Al negar la prioridad metodológica del lenguaje respecto de la conciencia, como aquí hace Oliveri con el ejemplo del conductor, o como ha hecho Searle en Intentionality con el ejemplo de la colina,6 pareciera que es posible tomar decisiones de un modo pre-lingüístico. Aquí, el conductor se detiene cuando se muestra el color rojo en el semáforo, porque las “representaciones multimedia” se relacionan unas con otras de un modo no-lingüístico. Pero ¿cómo podría el conductor detener su auto al ver el color rojo en el semáforo sin estar en posesión del concepto de “rojo” –y del concepto de “color”, en general–, y sin haber adquirido el seguimiento de reglas de la práctica del manejo, entre las que se incluye respetar las indicaciones del semáforo? Es posible asignarles a los animales de nivel superior estados intencionales diferenciados (tales como creencias, deseos e intenciones),7 pero jamás he visto a un primate no humano, o a un perro, respetar las normas de tránsito y detenerse cuando el semáforo muestra el color rojo. Pero ¿por qué no pueden hacerlo? La respuesta evidente (no para todos) es que los animales no humanos no están en posesión de conceptos. Mucho menos evidente resulta cómo podría ser posible “mantener acaloradas discusiones sobre el Brexit” en un medio no-lingüístico. Ahora bien, ¿es preciso ser consciente todo el tiempo de las reglas para poder seguirlas? Es posible que los seres humanos actuemos, en ciertas oportunidades, digamos, “automáticamente”. Pero ello no implica que no sea necesario estar en posesión del concepto de color para respetar las normas de tránsito. Quizás todo ello opere como un trasfondo, pero así y todo el lenguaje está presente siempre, porque no hay restricción alguna que nos impida, a los seres humanos, expresar un pensamiento en el lenguaje. Al menos, tal es el caso de los seres humanos cuando incorporamos el lenguaje, y nos constituimos como hablantes competentes. A partir de ese momento no es posible desacoplar la intención significativa de la intención comunicativa. Es ese mismo desacoplamiento el que fue defendido por Husserl y negado por la filosofía analítica del lenguaje; esa imposibilidad es retomada por Dummett en su axioma fundamental.

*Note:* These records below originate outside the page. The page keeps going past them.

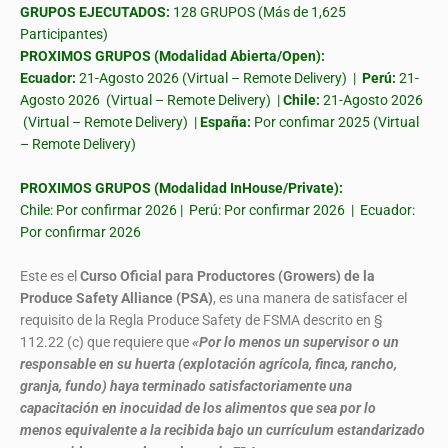
GRUPOS EJECUTADOS:
128 GRUPOS (Más de 1,625
Participantes)
PROXIMOS GRUPOS (Modalidad Abierta/Open):
Ecuador:
21-Agosto 2026 (Virtual – Remote Delivery) |
Perú:
21-
Agosto 2026 (Virtual – Remote Delivery) |
Chile:
21-Agosto 2026
(Virtual – Remote Delivery) |
España:
Por confimar 2025 (Virtual
– Remote Delivery)
PROXIMOS GRUPOS (Modalidad InHouse/Private):
Chile: Por confirmar 2026 | Perú: Por confirmar 2026 | Ecuador:
Por confirmar 2026
Este es el
Curso Oficial para Productores (Growers) de la
Produce Safety Alliance (PSA)
, es una manera de satisfacer el
requisito de la Regla Produce Safety de FSMA descrito en §
112.22 (c) que requiere que
«Por lo menos un supervisor o un
responsable en su huerta (explotación agrícola, finca, rancho,
granja, fundo) haya terminado satisfactoriamente una
capacitación en inocuidad de los alimentos que sea por lo
menos equivalente a la recibida bajo un currículum estandarizado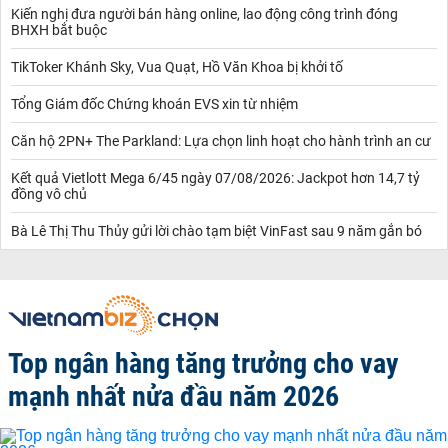
Kiến nghị đưa người bán hàng online, lao động công trình đóng
BHXH bắt buộc
TikToker Khánh Sky, Vua Quạt, Hồ Văn Khoa bị khởi tố
Tổng Giám đốc Chứng khoán EVS xin từ nhiệm
Căn hộ 2PN+ The Parkland: Lựa chọn linh hoạt cho hành trình an cư
Kết quả Vietlott Mega 6/45 ngày 07/08/2026: Jackpot hơn 14,7 tỷ
đồng vô chủ
Bà Lê Thị Thu Thủy gửi lời chào tạm biệt VinFast sau 9 năm gắn bó
Top ngân hàng tăng trưởng cho vay
mạnh nhất nửa đầu năm 2026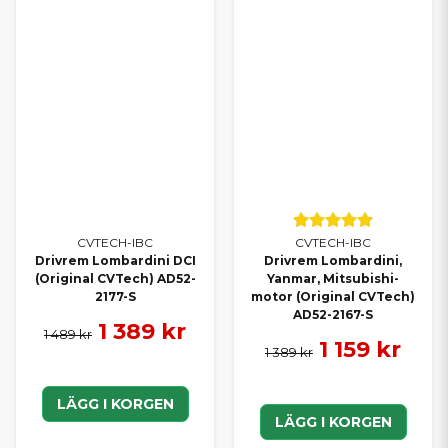
CVTECH-IBC
CVTECH-IBC
Drivrem Lombardini DCI
Drivrem Lombardini,
(Original CVTech) AD52-
Yanmar, Mitsubishi-
2177-S
motor (Original CVTech)
AD52-2167-S
1 389 kr
1 489 kr
1 159 kr
1 389 kr
LÄGG I KORGEN
LÄGG I KORGEN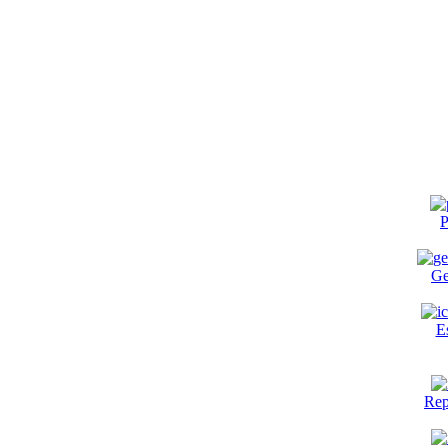
P
Ge
E
Rep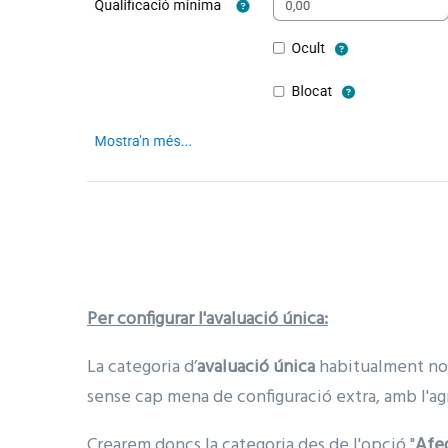
Per configurar l'avaluació única:
La categoria d’
avaluació única
habitualment nom
sense cap mena de configuració extra, amb l'ag
Crearem doncs la categoria des de l'opció "
Afe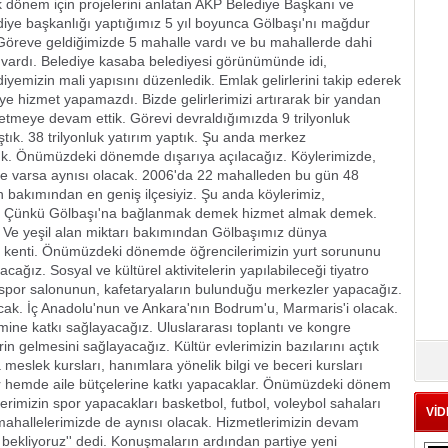
k dönem için projelerini anlatan AKP Belediye Başkanı ve
diye başkanlığı yaptığımız 5 yıl boyunca Gölbaşı'nı mağdur
Göreve geldiğimizde 5 mahalle vardı ve bu mahallerde dahi
u vardı. Belediye kasaba belediyesi görünümünde idi,
diyemizin mali yapısını düzenledik. Emlak gelirlerini takip ederek
ediye hizmet yapamazdı. Bizde gelirlerimizi artırarak bir yandan
 etmeye devam ettik. Görevi devraldığımızda 9 trilyonluk
tık. 38 trilyonluk yatırım yaptık. Şu anda merkez
ük. Önümüzdeki dönemde dışarıya açılacağız. Köylerimizde,
e varsa aynısı olacak. 2006'da 22 mahalleden bu gün 48
n bakımından en geniş ilçesiyiz. Şu anda köylerimiz,
or. Çünkü Gölbaşı'na bağlanmak demek hizmet almak demek.
. Ve yeşil alan miktarı bakımından Gölbaşımız dünya
im kenti. Önümüzdeki dönemde öğrencilerimizin yurt sorununu
ağız. Sosyal ve kültürel aktivitelerin yapılabileceği tiyatro
 spor salonunun, kafetaryaların bulunduğu merkezler yapacağız.
cak. İç Anadolu'nun ve Ankara'nın Bodrum'u, Marmaris'i olacak.
rizmine katkı sağlayacağız. Uluslararası toplantı ve kongre
in gelmesini sağlayacağız. Kültür evlerimizin bazılarını açtık
meslek kursları, hanımlara yönelik bilgi ve beceri kursları
r hemde aile bütçelerine katkı yapacaklar. Önümüzdeki dönem
erimizin spor yapacakları basketbol, futbol, voleybol sahaları
VİD
ahallelerimizde de aynısı olacak. Hizmetlerimizin devam
 bekliyoruz'' dedi. Konuşmaların ardından partiye yeni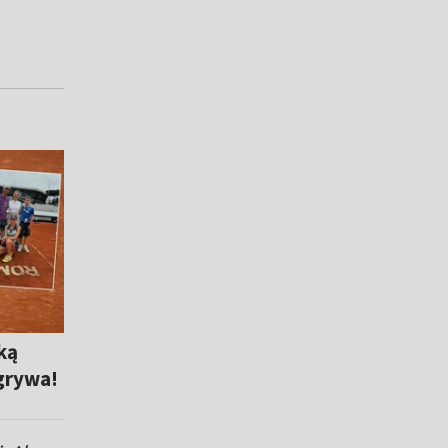
ką
grywa!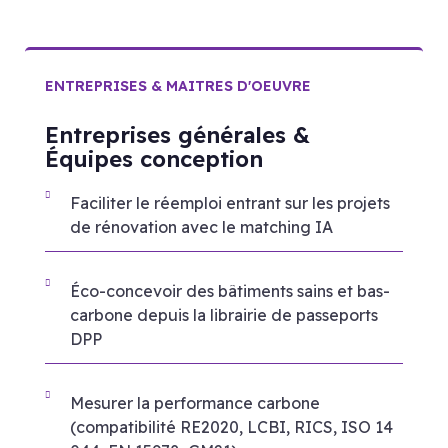
ENTREPRISES & MAITRES D'OEUVRE
Entreprises générales &
Équipes conception
Faciliter le réemploi entrant sur les projets
de rénovation avec le matching IA
Éco-concevoir des bâtiments sains et bas-
carbone depuis la librairie de passeports
DPP
Mesurer la performance carbone
(compatibilité RE2020, LCBI, RICS, ISO 14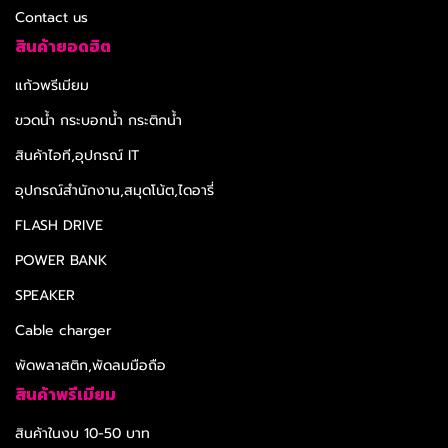
Contact us
สินค้ายอดฮิต
แก้วพรีเมียม
ขวดน้ำ กระบอกน้ำ กระติกน้ำ
สินค้าไอที,อุปกรณ์ IT
อุปกรณ์สำนักงาน,สมุดโน้ต,ไดอารี่
FLASH DRIVE
POWER BANK
SPEAKER
Cable charger
พัดพลาสติก,พัดลมมือถือ
สินค้าพรีเมียม
สินค้าในงบ 10-50 บาท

Utilizando la terminología de Dummett:
Un ser humano puede ser asaltado de repente por un pensamiento, que podría ser la llave para la solución de un problema matemático o respecto del hecho de que se ha olvidado en casa algún documento imprescindible; en el último caso, puede dar la vuelta e ir por él. Un animal, o, para este asunto, un infante, no puede actuar de ese modo. (p. 187 de este volumen).
Nuestros pensamientos son corregibles; y, además, podemos transformar un proto-pensamiento –aquello que aquí hemos sugerido bajo la noción de “trasfondo”– en un pensamiento pleno. Nada, en principio, nos lo impide. Quizás sea cierto que el conductor del automóvil y el chimpancé de Köhler actúen del mismo modo automático para resolver problemas (y los resuelvan exitosamente); pero mientras que el chimpancé –o el resto de los animales de orden superior no humanos– no pueden trasladarse desde los proto-pensamientos hasta los pensamientos plenos, nosotros sí podemos. ¿Por qué? Gracias a que poseemos un tipo de lenguaje y comunicación basado en convenciones lingüísticas más que en el mero instinto.